== EXERCISE GOAL ==
Find each line of the entries with the string "elbow", please, and copy it.

# # #

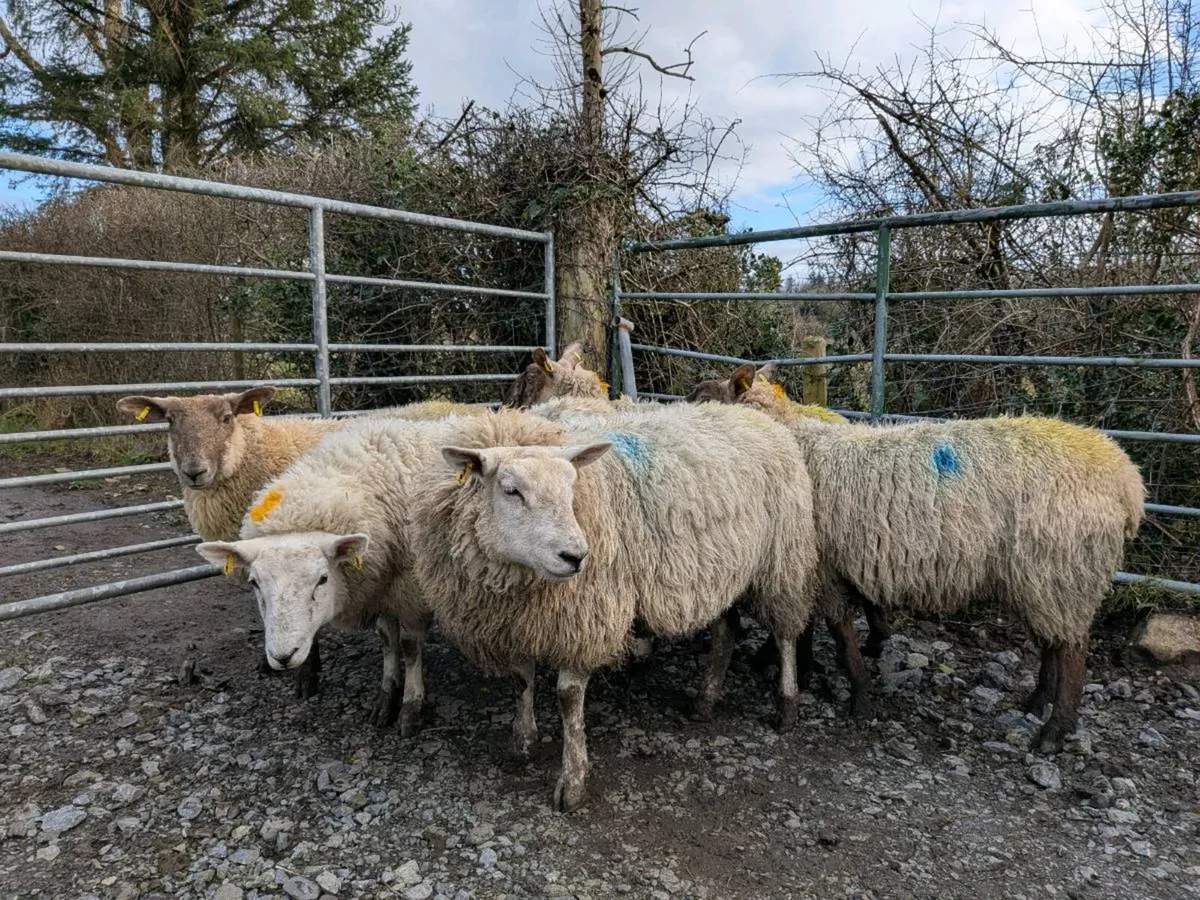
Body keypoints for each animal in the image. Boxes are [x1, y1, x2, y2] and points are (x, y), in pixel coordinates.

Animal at [194, 414, 475, 736]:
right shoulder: (380, 586)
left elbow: (409, 647)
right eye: (254, 583)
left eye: (322, 579)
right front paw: (386, 698)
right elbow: (387, 642)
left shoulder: (410, 591)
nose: (282, 657)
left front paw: (411, 707)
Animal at [407, 403, 819, 811]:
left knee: (785, 634)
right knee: (726, 629)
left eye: (571, 486)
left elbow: (568, 699)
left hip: (783, 558)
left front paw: (572, 782)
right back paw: (705, 700)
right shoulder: (518, 622)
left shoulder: (587, 615)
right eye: (511, 491)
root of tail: (749, 413)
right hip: (718, 570)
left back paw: (786, 706)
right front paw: (522, 744)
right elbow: (521, 681)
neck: (518, 577)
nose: (575, 556)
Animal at [694, 365, 1145, 752]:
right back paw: (1036, 703)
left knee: (1073, 653)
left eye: (702, 399)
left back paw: (1053, 731)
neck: (795, 438)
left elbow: (839, 635)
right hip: (1042, 578)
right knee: (1055, 642)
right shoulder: (814, 568)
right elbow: (813, 631)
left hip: (1061, 568)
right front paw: (805, 673)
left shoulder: (818, 567)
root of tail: (1127, 479)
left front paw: (858, 698)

# # #

== ANSWER ==
left elbow: (409, 647)
right elbow: (387, 642)
left elbow: (568, 699)
right elbow: (521, 681)
left elbow: (839, 635)
right elbow: (813, 631)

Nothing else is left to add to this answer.